→ GOAL OF THE EXERCISE: Reproduce every line of the data below character for character.

——

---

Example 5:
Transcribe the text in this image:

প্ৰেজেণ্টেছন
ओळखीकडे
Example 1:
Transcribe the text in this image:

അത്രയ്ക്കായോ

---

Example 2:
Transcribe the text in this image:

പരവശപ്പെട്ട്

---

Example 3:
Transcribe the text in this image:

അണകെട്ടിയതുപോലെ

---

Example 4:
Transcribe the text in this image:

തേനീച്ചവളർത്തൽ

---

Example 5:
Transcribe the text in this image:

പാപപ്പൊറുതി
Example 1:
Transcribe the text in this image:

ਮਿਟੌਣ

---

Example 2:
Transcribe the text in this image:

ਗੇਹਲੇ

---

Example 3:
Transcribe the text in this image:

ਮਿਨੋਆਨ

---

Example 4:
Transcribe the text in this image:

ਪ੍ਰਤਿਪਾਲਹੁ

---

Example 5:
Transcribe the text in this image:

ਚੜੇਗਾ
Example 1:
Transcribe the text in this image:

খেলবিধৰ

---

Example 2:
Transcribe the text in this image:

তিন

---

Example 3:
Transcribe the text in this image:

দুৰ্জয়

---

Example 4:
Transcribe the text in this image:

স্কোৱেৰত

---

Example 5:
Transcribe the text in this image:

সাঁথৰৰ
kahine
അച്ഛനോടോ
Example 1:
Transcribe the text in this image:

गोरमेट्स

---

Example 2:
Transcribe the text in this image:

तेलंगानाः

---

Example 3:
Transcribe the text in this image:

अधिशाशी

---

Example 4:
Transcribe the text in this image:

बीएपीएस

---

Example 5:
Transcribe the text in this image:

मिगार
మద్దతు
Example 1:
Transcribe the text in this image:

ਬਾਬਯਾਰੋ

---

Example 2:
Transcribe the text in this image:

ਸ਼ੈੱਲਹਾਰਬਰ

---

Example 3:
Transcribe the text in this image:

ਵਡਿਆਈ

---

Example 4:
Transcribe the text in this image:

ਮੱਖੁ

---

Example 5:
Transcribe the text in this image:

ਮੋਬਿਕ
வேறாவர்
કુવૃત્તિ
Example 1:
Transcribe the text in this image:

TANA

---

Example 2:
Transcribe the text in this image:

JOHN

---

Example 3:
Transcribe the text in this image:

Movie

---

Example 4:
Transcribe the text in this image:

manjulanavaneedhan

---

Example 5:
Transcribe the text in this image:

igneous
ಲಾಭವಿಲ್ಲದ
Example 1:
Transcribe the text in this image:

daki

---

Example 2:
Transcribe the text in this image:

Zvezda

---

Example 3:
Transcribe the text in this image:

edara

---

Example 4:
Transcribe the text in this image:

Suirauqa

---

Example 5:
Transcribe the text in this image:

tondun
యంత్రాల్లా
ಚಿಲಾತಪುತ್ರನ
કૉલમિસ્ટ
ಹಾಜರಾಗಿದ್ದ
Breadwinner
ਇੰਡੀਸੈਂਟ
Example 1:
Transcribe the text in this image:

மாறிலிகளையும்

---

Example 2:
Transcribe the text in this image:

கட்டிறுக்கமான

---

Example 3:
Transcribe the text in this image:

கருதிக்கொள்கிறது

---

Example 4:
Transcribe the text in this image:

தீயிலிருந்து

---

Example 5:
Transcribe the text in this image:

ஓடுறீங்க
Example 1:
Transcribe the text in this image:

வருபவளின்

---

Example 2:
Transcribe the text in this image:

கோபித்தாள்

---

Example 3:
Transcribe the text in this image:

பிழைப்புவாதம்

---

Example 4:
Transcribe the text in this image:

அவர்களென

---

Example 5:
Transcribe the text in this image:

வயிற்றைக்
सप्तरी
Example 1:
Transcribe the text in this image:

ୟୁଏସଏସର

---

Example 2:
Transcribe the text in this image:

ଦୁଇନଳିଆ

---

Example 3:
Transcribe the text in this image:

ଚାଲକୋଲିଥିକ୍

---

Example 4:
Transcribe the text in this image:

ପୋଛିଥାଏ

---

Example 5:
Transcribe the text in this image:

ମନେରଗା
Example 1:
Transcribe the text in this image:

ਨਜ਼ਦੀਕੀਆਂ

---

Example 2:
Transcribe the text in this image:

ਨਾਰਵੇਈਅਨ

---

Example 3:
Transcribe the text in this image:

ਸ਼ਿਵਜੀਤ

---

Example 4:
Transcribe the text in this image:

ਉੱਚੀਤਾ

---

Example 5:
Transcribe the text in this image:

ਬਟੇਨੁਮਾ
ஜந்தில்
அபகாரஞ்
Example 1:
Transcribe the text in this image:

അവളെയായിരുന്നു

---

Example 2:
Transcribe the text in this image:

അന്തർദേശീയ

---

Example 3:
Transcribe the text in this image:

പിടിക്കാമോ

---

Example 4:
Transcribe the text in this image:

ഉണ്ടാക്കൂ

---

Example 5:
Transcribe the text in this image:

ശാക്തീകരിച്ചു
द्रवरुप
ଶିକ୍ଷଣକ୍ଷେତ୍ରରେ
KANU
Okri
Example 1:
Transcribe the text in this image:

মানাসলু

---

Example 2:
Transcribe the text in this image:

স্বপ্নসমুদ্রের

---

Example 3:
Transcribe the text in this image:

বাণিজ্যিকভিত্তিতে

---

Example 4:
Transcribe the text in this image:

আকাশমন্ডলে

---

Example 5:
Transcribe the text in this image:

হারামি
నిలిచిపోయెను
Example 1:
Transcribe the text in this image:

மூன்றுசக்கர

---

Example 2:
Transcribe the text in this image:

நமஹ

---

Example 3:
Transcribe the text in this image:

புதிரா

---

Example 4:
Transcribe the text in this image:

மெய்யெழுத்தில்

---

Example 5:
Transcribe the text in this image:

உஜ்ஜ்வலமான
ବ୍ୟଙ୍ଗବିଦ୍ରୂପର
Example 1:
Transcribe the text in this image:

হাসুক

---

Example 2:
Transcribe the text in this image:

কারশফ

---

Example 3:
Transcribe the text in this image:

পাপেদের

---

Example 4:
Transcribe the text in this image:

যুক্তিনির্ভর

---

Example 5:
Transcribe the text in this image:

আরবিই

——

→ FINAL ANSWER:
---

Example 5:
Transcribe the text in this image:

প্ৰেজেণ্টেছন
ओळखीकडे
Example 1:
Transcribe the text in this image:

അത്രയ്ക്കായോ

---

Example 2:
Transcribe the text in this image:

പരവശപ്പെട്ട്

---

Example 3:
Transcribe the text in this image:

അണകെട്ടിയതുപോലെ

---

Example 4:
Transcribe the text in this image:

തേനീച്ചവളർത്തൽ

---

Example 5:
Transcribe the text in this image:

പാപപ്പൊറുതി
Example 1:
Transcribe the text in this image:

ਮਿਟੌਣ

---

Example 2:
Transcribe the text in this image:

ਗੇਹਲੇ

---

Example 3:
Transcribe the text in this image:

ਮਿਨੋਆਨ

---

Example 4:
Transcribe the text in this image:

ਪ੍ਰਤਿਪਾਲਹੁ

---

Example 5:
Transcribe the text in this image:

ਚੜੇਗਾ
Example 1:
Transcribe the text in this image:

খেলবিধৰ

---

Example 2:
Transcribe the text in this image:

তিন

---

Example 3:
Transcribe the text in this image:

দুৰ্জয়

---

Example 4:
Transcribe the text in this image:

স্কোৱেৰত

---

Example 5:
Transcribe the text in this image:

সাঁথৰৰ
kahine
അച്ഛനോടോ
Example 1:
Transcribe the text in this image:

गोरमेट्स

---

Example 2:
Transcribe the text in this image:

तेलंगानाः

---

Example 3:
Transcribe the text in this image:

अधिशाशी

---

Example 4:
Transcribe the text in this image:

बीएपीएस

---

Example 5:
Transcribe the text in this image:

मिगार
మద్దతు
Example 1:
Transcribe the text in this image:

ਬਾਬਯਾਰੋ

---

Example 2:
Transcribe the text in this image:

ਸ਼ੈੱਲਹਾਰਬਰ

---

Example 3:
Transcribe the text in this image:

ਵਡਿਆਈ

---

Example 4:
Transcribe the text in this image:

ਮੱਖੁ

---

Example 5:
Transcribe the text in this image:

ਮੋਬਿਕ
வேறாவர்
કુવૃત્તિ
Example 1:
Transcribe the text in this image:

TANA

---

Example 2:
Transcribe the text in this image:

JOHN

---

Example 3:
Transcribe the text in this image:

Movie

---

Example 4:
Transcribe the text in this image:

manjulanavaneedhan

---

Example 5:
Transcribe the text in this image:

igneous
ಲಾಭವಿಲ್ಲದ
Example 1:
Transcribe the text in this image:

daki

---

Example 2:
Transcribe the text in this image:

Zvezda

---

Example 3:
Transcribe the text in this image:

edara

---

Example 4:
Transcribe the text in this image:

Suirauqa

---

Example 5:
Transcribe the text in this image:

tondun
యంత్రాల్లా
ಚಿಲಾತಪುತ್ರನ
કૉલમિસ્ટ
ಹಾಜರಾಗಿದ್ದ
Breadwinner
ਇੰਡੀਸੈਂਟ
Example 1:
Transcribe the text in this image:

மாறிலிகளையும்

---

Example 2:
Transcribe the text in this image:

கட்டிறுக்கமான

---

Example 3:
Transcribe the text in this image:

கருதிக்கொள்கிறது

---

Example 4:
Transcribe the text in this image:

தீயிலிருந்து

---

Example 5:
Transcribe the text in this image:

ஓடுறீங்க
Example 1:
Transcribe the text in this image:

வருபவளின்

---

Example 2:
Transcribe the text in this image:

கோபித்தாள்

---

Example 3:
Transcribe the text in this image:

பிழைப்புவாதம்

---

Example 4:
Transcribe the text in this image:

அவர்களென

---

Example 5:
Transcribe the text in this image:

வயிற்றைக்
सप्तरी
Example 1:
Transcribe the text in this image:

ୟୁଏସଏସର

---

Example 2:
Transcribe the text in this image:

ଦୁଇନଳିଆ

---

Example 3:
Transcribe the text in this image:

ଚାଲକୋଲିଥିକ୍

---

Example 4:
Transcribe the text in this image:

ପୋଛିଥାଏ

---

Example 5:
Transcribe the text in this image:

ମନେରଗା
Example 1:
Transcribe the text in this image:

ਨਜ਼ਦੀਕੀਆਂ

---

Example 2:
Transcribe the text in this image:

ਨਾਰਵੇਈਅਨ

---

Example 3:
Transcribe the text in this image:

ਸ਼ਿਵਜੀਤ

---

Example 4:
Transcribe the text in this image:

ਉੱਚੀਤਾ

---

Example 5:
Transcribe the text in this image:

ਬਟੇਨੁਮਾ
ஜந்தில்
அபகாரஞ்
Example 1:
Transcribe the text in this image:

അവളെയായിരുന്നു

---

Example 2:
Transcribe the text in this image:

അന്തർദേശീയ

---

Example 3:
Transcribe the text in this image:

പിടിക്കാമോ

---

Example 4:
Transcribe the text in this image:

ഉണ്ടാക്കൂ

---

Example 5:
Transcribe the text in this image:

ശാക്തീകരിച്ചു
द्रवरुप
ଶିକ୍ଷଣକ୍ଷେତ୍ରରେ
KANU
Okri
Example 1:
Transcribe the text in this image:

মানাসলু

---

Example 2:
Transcribe the text in this image:

স্বপ্নসমুদ্রের

---

Example 3:
Transcribe the text in this image:

বাণিজ্যিকভিত্তিতে

---

Example 4:
Transcribe the text in this image:

আকাশমন্ডলে

---

Example 5:
Transcribe the text in this image:

হারামি
నిలిచిపోయెను
Example 1:
Transcribe the text in this image:

மூன்றுசக்கர

---

Example 2:
Transcribe the text in this image:

நமஹ

---

Example 3:
Transcribe the text in this image:

புதிரா

---

Example 4:
Transcribe the text in this image:

மெய்யெழுத்தில்

---

Example 5:
Transcribe the text in this image:

உஜ்ஜ்வலமான
ବ୍ୟଙ୍ଗବିଦ୍ରୂପର
Example 1:
Transcribe the text in this image:

হাসুক

---

Example 2:
Transcribe the text in this image:

কারশফ

---

Example 3:
Transcribe the text in this image:

পাপেদের

---

Example 4:
Transcribe the text in this image:

যুক্তিনির্ভর

---

Example 5:
Transcribe the text in this image:

আরবিই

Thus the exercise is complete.